Wahyu degan gagak emprit inilah yang kemudian justru diminum Ki Ageng Pemanahan yang juga sama-sama mendapatkan wahyu saat bertapa di Kembang Lampir.
Dengan rasa kecewa dan memendam rasa marah, Ki Ageng Giring III terpaksa merelakan air kelapa muda diminum saudara seperguruannya. Degan gagak emprit itu diminum di rumahnya.
“Keduanya merupakan murid Sunan Kalijaga. Dan akhirnya Ki Ageng Pemanahan yang mulai membangun Kerajaan Mataram dengan membuka hutan yaitu Alas Mentaok atau sekarang dikenal dengan Kotagede,” lanjutnya.
Upaya negosiasi antara Ki Ageng Giring III dan Ki Ageng Pemanahan pun dilakukan begitu air kelapa muda tersebut habis diminum.
Akhirnya keduanya menyepakati bahwa setelah keturunan raja ketujuh, maka yang berkuasa adalah keturunan dari Ki Ageng Giring III.

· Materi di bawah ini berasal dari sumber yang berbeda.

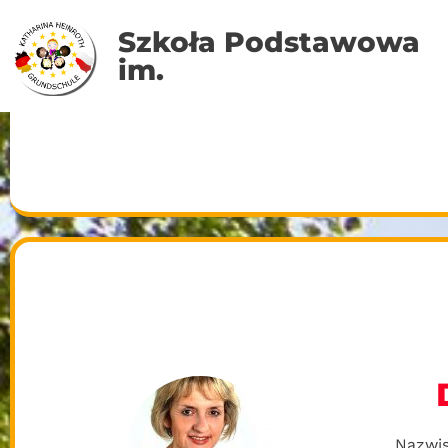
Szkoła Podstawowa
Skocz
im.
do
treści
Nazwi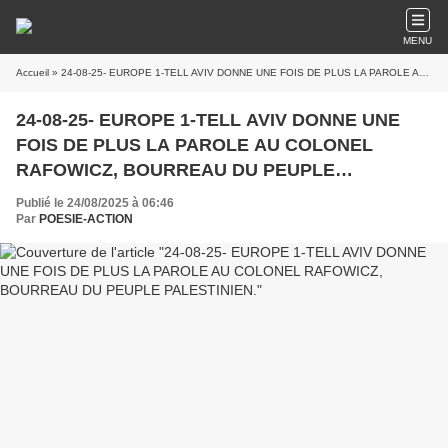
MENU
Accueil
» 24-08-25- EUROPE 1-TELL AVIV DONNE UNE FOIS DE PLUS LA PAROLE AU COLONEL RAFOWICZ, BOURREAU DU PEUPLE PALESTINIEN.
24-08-25- EUROPE 1-TELL AVIV DONNE UNE
FOIS DE PLUS LA PAROLE AU COLONEL
RAFOWICZ, BOURREAU DU PEUPLE
PALESTINIEN.
Publié le 24/08/2025 à 06:46
Par
POESIE-ACTION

Hingga kini belum jelas kapan Ki Ageng Giring III meninggal. Ditemukannya makam Ki Ageng Giring III juga berawal dari cerita masyarakat yang suka berziarah ke Makam Kyai Tembayat di Klaten.

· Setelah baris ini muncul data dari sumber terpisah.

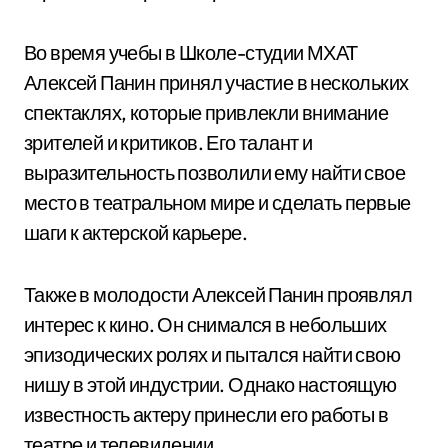
Во время учебы в Школе-студии МХАТ
Алексей Панин принял участие в нескольких
спектаклях, которые привлекли внимание
зрителей и критиков. Его талант и
выразительность позволили ему найти свое
место в театральном мире и сделать первые
шаги к актерской карьере.
Также в молодости Алексей Панин проявлял
интерес к кино. Он снимался в небольших
эпизодических ролях и пытался найти свою
нишу в этой индустрии. Однако настоящую
известность актеру принесли его работы в
театре и телевидении.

Dari situlah kemudian ada wahyu sebuah batu putih di Alas Paliyan. Setelah dilakukan upaya babat alas atau membuka hutan untuk membuat jalan, akhirnya ditemukan makam Ki Ageng Giring III ini.
Setiap malam Jumat Kliwon tempat ini ramai dikunjungi peziarah. Bahkan kerabat Keraton Yogyakarta juga sering berziarah di makam penerima wangsit Kerajaan Mataram Islam yang kemudian pecah menjadi Kasultanan Yogyakarta (Keraton Yogyakarta) dan Kasunanan Surakarta (Keraton Solo) ini.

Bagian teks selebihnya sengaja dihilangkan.